Authorities have identified more than 1,900 square miles across the country that belonged to drug traffickers, Restrepo said, and at least 150 square miles have been obtained by the state.

It was while examining property records for prominent traffickers that authorities came across Rodriguez Gacha's ranch, "Mi Mazatlan," said Jorge Enrique Velez, the superintendent of notaries and registries.

In such cases, neighbors and others sometimes encroach on a parcel or bribe officials to pass ownership to them, Restrepo said.

The DNE itself allows private individuals to administer many seized assets in a kind of rental, but Restrepo said many of them failed to pay the required monthly fees.

Retired Gen. Luis Enrique Montenegro, who headed Colombia's domestic intelligence agency when law officers were dismantling the Cali cartel in the 1990s, said seized assets in those days often disappeared because "no one did an official inventory."

Luxury items including Persian rugs, jewelry and other top-shelf items were snatched, he said.
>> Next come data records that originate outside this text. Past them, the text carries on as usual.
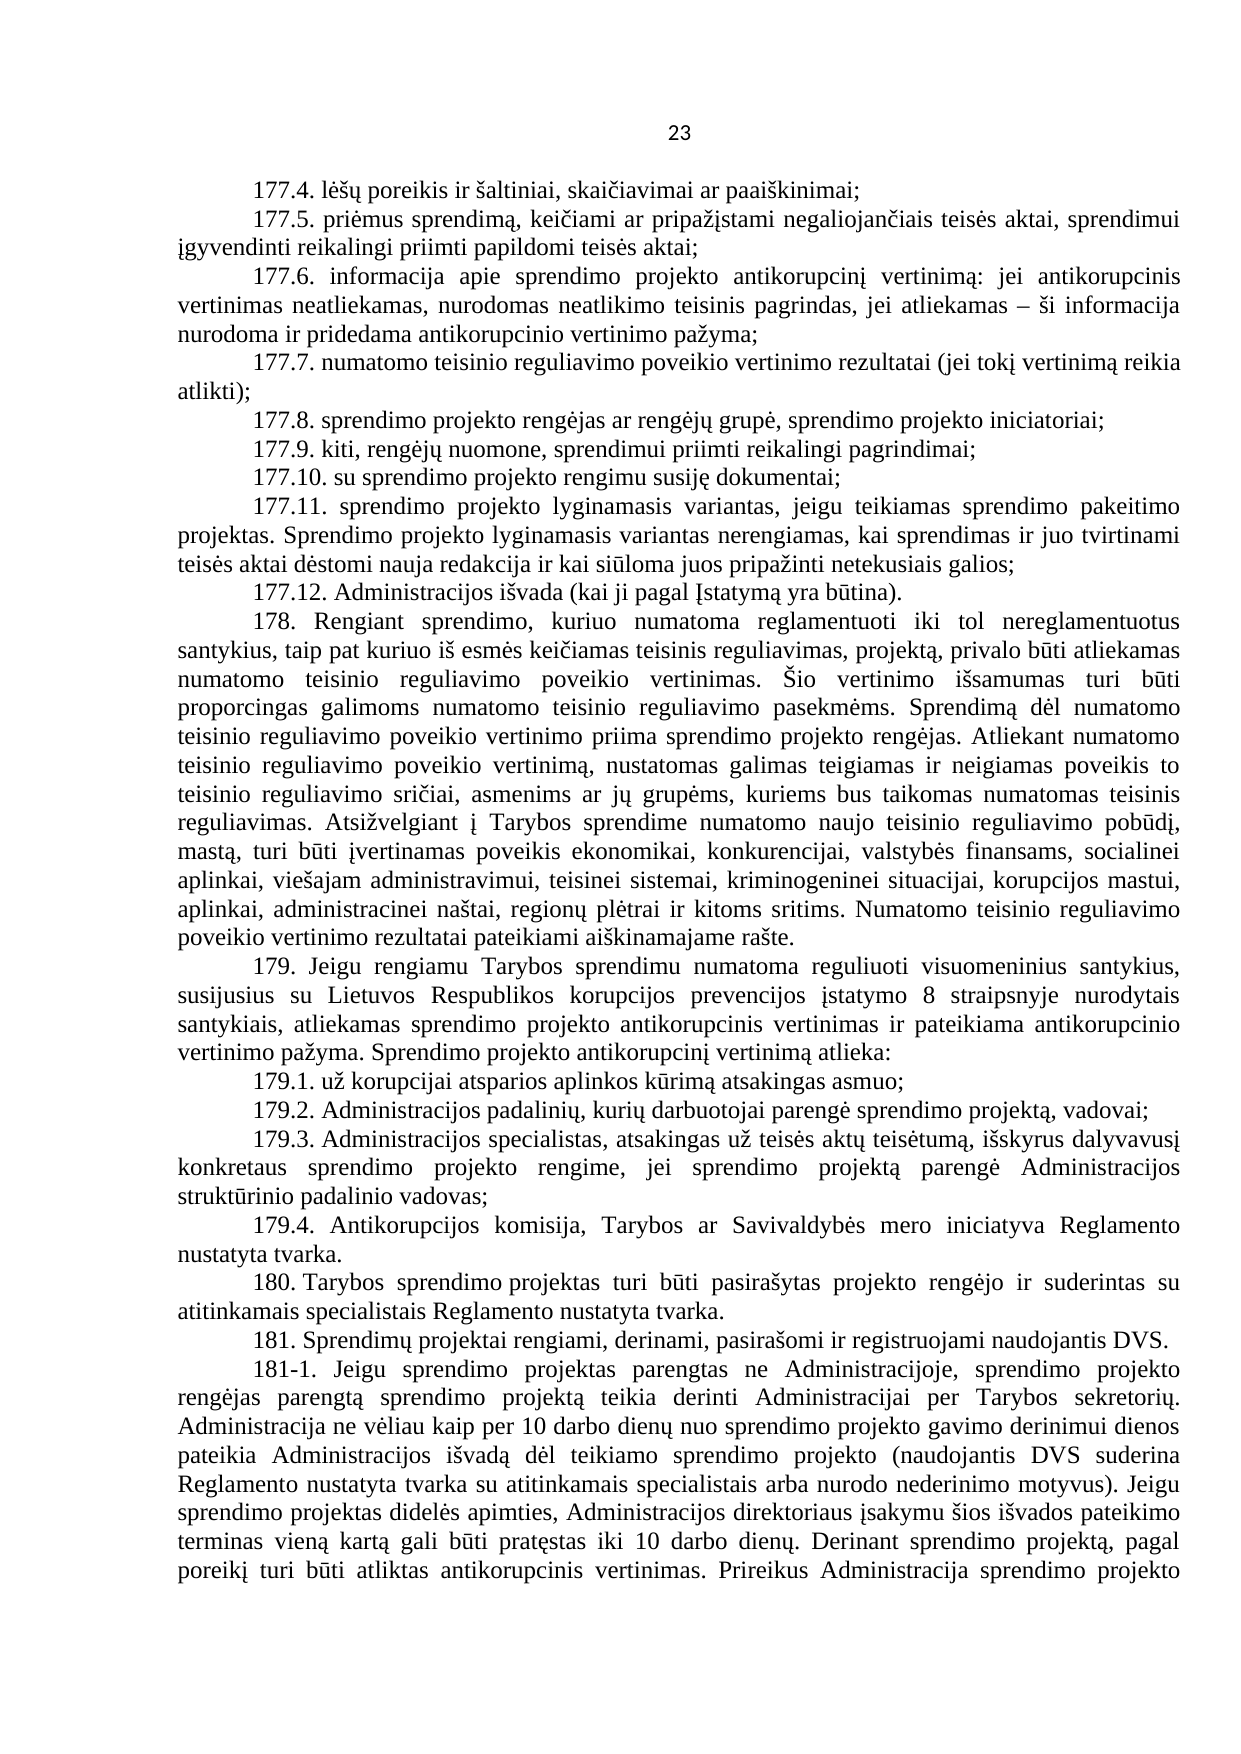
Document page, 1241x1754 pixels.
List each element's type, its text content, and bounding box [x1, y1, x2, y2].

text 177.4. lėšų poreikis ir šaltiniai, skaičiavimai ar paaiškinimai; [177, 175, 1181, 204]
text 177.11. sprendimo projekto lyginamasis variantas, jeigu teikiamas sprendimo pakeitimo projektas. Sprendimo projekto lyginamasis variantas nerengiamas, kai sprendimas ir juo tvirtinami teisės aktai dėstomi nauja redakcija ir kai siūloma juos pripažinti netekusiais galios; [177, 491, 1181, 577]
text 181-1. Jeigu sprendimo projektas parengtas ne Administracijoje, sprendimo projekto rengėjas parengtą sprendimo projektą teikia derinti Administracijai per Tarybos sekretorių. Administracija ne vėliau kaip per 10 darbo dienų nuo sprendimo projekto gavimo derinimui dienos pateikia Administracijos išvadą dėl teikiamo sprendimo projekto (naudojantis DVS suderina Reglamento nustatyta tvarka su atitinkamais specialistais arba nurodo nederinimo motyvus). Jeigu sprendimo projektas didelės apimties, Administracijos direktoriaus įsakymu šios išvados pateikimo terminas vieną kartą gali būti pratęstas iki 10 darbo dienų. Derinant sprendimo projektą, pagal poreikį turi būti atliktas antikorupcinis vertinimas. Prireikus Administracija sprendimo projekto [177, 1354, 1181, 1584]
text 179.3. Administracijos specialistas, atsakingas už teisės aktų teisėtumą, išskyrus dalyvavusį konkretaus sprendimo projekto rengime, jei sprendimo projektą parengė Administracijos struktūrinio padalinio vadovas; [177, 1124, 1181, 1210]
text 181. Sprendimų projektai rengiami, derinami, pasirašomi ir registruojami naudojantis DVS. [177, 1325, 1181, 1354]
text 177.12. Administracijos išvada (kai ji pagal Įstatymą yra būtina). [177, 577, 1181, 606]
text 180. Tarybos sprendimo projektas turi būti pasirašytas projekto rengėjo ir suderintas su atitinkamais specialistais Reglamento nustatyta tvarka. [177, 1267, 1181, 1325]
text 178. Rengiant sprendimo, kuriuo numatoma reglamentuoti iki tol nereglamentuotus santykius, taip pat kuriuo iš esmės keičiamas teisinis reguliavimas, projektą, privalo būti atliekamas numatomo teisinio reguliavimo poveikio vertinimas. Šio vertinimo išsamumas turi būti proporcingas galimoms numatomo teisinio reguliavimo pasekmėms. Sprendimą dėl numatomo teisinio reguliavimo poveikio vertinimo priima sprendimo projekto rengėjas. Atliekant numatomo teisinio reguliavimo poveikio vertinimą, nustatomas galimas teigiamas ir neigiamas poveikis to teisinio reguliavimo sričiai, asmenims ar jų grupėms, kuriems bus taikomas numatomas teisinis reguliavimas. Atsižvelgiant į Tarybos sprendime numatomo naujo teisinio reguliavimo pobūdį, mastą, turi būti įvertinamas poveikis ekonomikai, konkurencijai, valstybės finansams, socialinei aplinkai, viešajam administravimui, teisinei sistemai, kriminogeninei situacijai, korupcijos mastui, aplinkai, administracinei naštai, regionų plėtrai ir kitoms sritims. Numatomo teisinio reguliavimo poveikio vertinimo rezultatai pateikiami aiškinamajame rašte. [177, 606, 1181, 951]
text 177.10. su sprendimo projekto rengimu susiję dokumentai; [177, 462, 1181, 491]
text 179.1. už korupcijai atsparios aplinkos kūrimą atsakingas asmuo; [177, 1066, 1181, 1095]
text 179. Jeigu rengiamu Tarybos sprendimu numatoma reguliuoti visuomeninius santykius, susijusius su Lietuvos Respublikos korupcijos prevencijos įstatymo 8 straipsnyje nurodytais santykiais, atliekamas sprendimo projekto antikorupcinis vertinimas ir pateikiama antikorupcinio vertinimo pažyma. Sprendimo projekto antikorupcinį vertinimą atlieka: [177, 951, 1181, 1066]
text 177.9. kiti, rengėjų nuomone, sprendimui priimti reikalingi pagrindimai; [177, 434, 1181, 462]
text 177.6. informacija apie sprendimo projekto antikorupcinį vertinimą: jei antikorupcinis vertinimas neatliekamas, nurodomas neatlikimo teisinis pagrindas, jei atliekamas – ši informacija nurodoma ir pridedama antikorupcinio vertinimo pažyma; [177, 261, 1181, 347]
text 179.4. Antikorupcijos komisija, Tarybos ar Savivaldybės mero iniciatyva Reglamento nustatyta tvarka. [177, 1210, 1181, 1267]
text 177.7. numatomo teisinio reguliavimo poveikio vertinimo rezultatai (jei tokį vertinimą reikia atlikti); [177, 347, 1181, 405]
text 177.8. sprendimo projekto rengėjas ar rengėjų grupė, sprendimo projekto iniciatoriai; [177, 405, 1181, 434]
text 177.5. priėmus sprendimą, keičiami ar pripažįstami negaliojančiais teisės aktai, sprendimui įgyvendinti reikalingi priimti papildomi teisės aktai; [177, 204, 1181, 261]
text 179.2. Administracijos padalinių, kurių darbuotojai parengė sprendimo projektą, vadovai; [177, 1095, 1181, 1124]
The DNE has passed scores of works by renowned artists such as Fernando Botero and Salvador Dali along to the National Museum, though the museum has returned at least 21 of them, "either because they weren't originals, lacked artistic value or were being returned to the owner," said Cristina Lleras Figueroa, the museum's curator.

When the DNE is finally dissolved, Restrepo said, there may be a massive sale of assets.

In the end, the job of trying to secure and sell off property seized from criminals has turned out "to surpass the capabilities of any agency," Restrepo said.

"The task of administering the assets of gangsters is one you couldn't even expect the Vatican to be able to do."